All night we rode slowly onwards, keeping our horses’ tails to the Pole Star. There were many tracks in the snow, and we kept to the line of these, that no one might remark that a body of cavalry had passed that way. These are the little precautions which mark the experienced officer. Besides, by keeping to the tracks we were most likely to find the villages, and only in the villages could we hope to get food. The dawn of day found us in a thick fir-wood, the trees so loaded with snow that the light could hardly reach us. When we had found our way out of it it was full daylight, the rim of the rising sun peeping over the edge of the great snow-plain and turning it crimson from end to end. I halted my Hussars and Lancers under the shadow of the wood, and I studied the country. Close to
us there was a small farmhouse. Beyond, at the distance of several miles, was a village. Far away on the sky-line rose a considerable town all bristling with church towers. This must be Minsk. In no direction could I see any signs of troops. It was evident that we had passed through the Cossacks and that there was nothing between us and our goal. A joyous shout burst from my men when I told them our position, and we advanced rapidly towards the village.

I have said, however, that there was a small farmhouse immediately in front of us.

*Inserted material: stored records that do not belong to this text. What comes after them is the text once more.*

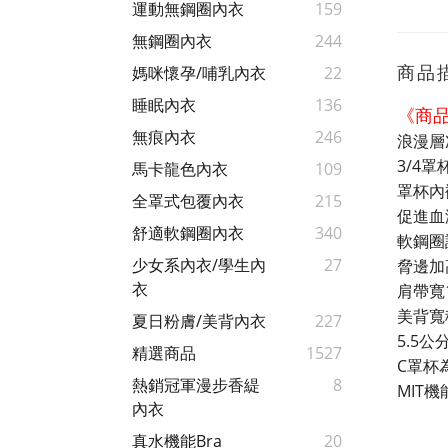
運動無鋼圈內衣
159
無鋼圈內衣
244
商品
媽咪懷孕/哺乳內衣
22
睡眠內衣
136
《商
無痕內衣
246
浪漫層
3/4
馬卡龍色內衣
109
罩杯內
全罩式包覆內衣
215
促進血
舒適軟鋼圈內衣
340
軟鋼圈
少女系內衣/學生內
27
脅邊加
衣
肩帶寬
美背寬
夏日粉膚/美背內衣
227
5.5
精選商品
1527
C罩杯
熱銷冠軍漫步香緹
8
MIT
內衣
真水機能Bra
20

As we rode up to it I observed that a fine grey horse with a military saddle was tethered by the door. Instantly I galloped forwards, but before I could reach it a man dashed out of the door, flung himself on to the horse, and rode furiously away, the crisp, dry snow flying up in a cloud behind him. The sunlight gleamed upon his gold epaulettes, and I knew that he was a Russian officer. He would raise the whole countryside if we did not catch him. I put spurs to Violette and flew after him. My troopers followed; but there was no horse among them to compare with Violette, and I knew well that if I could not catch the Russian I need expect no help from them.

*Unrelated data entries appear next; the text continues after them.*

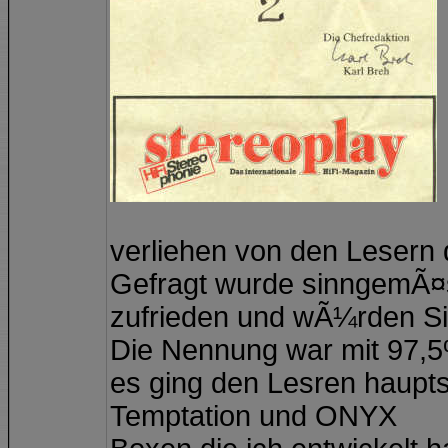
verliehen von den Lesern
Gefragt wurde sinngemÃ¤s
zufrieden und wÃ¼rden Si
Die Nennung war mit 97,5
es ging den Lesren haup
Temptation und ONYX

But it is a swift horse indeed and a skilful rider who can hope to escape from Violette with Etienne Gerard in the saddle. He rode well, this young Russian, and his mount was a good one, but gradually we wore him down. His face glanced continually over his shoulder––a dark, handsome face, with eyes like an eagle––and I saw as I closed with him that he was measuring the distance between us. Suddenly he half turned; there were a flash and a crack as his pistol bullet hummed past my ear. Before he could draw his sword I was upon him; but he still spurred his horse, and the two galloped together over the plain, I with my leg against the Russian’s and my left hand upon his right shoulder. I saw his hand fly up to his mouth. Instantly I dragged him across my pommel and seized him by the throat, so that he could not swallow. His horse shot from under him, but I held him fast and Violette came to a stand. Sergeant Oudin of the Hussars
was the first to join us. He was an old soldier, and he saw at a glance what I was after.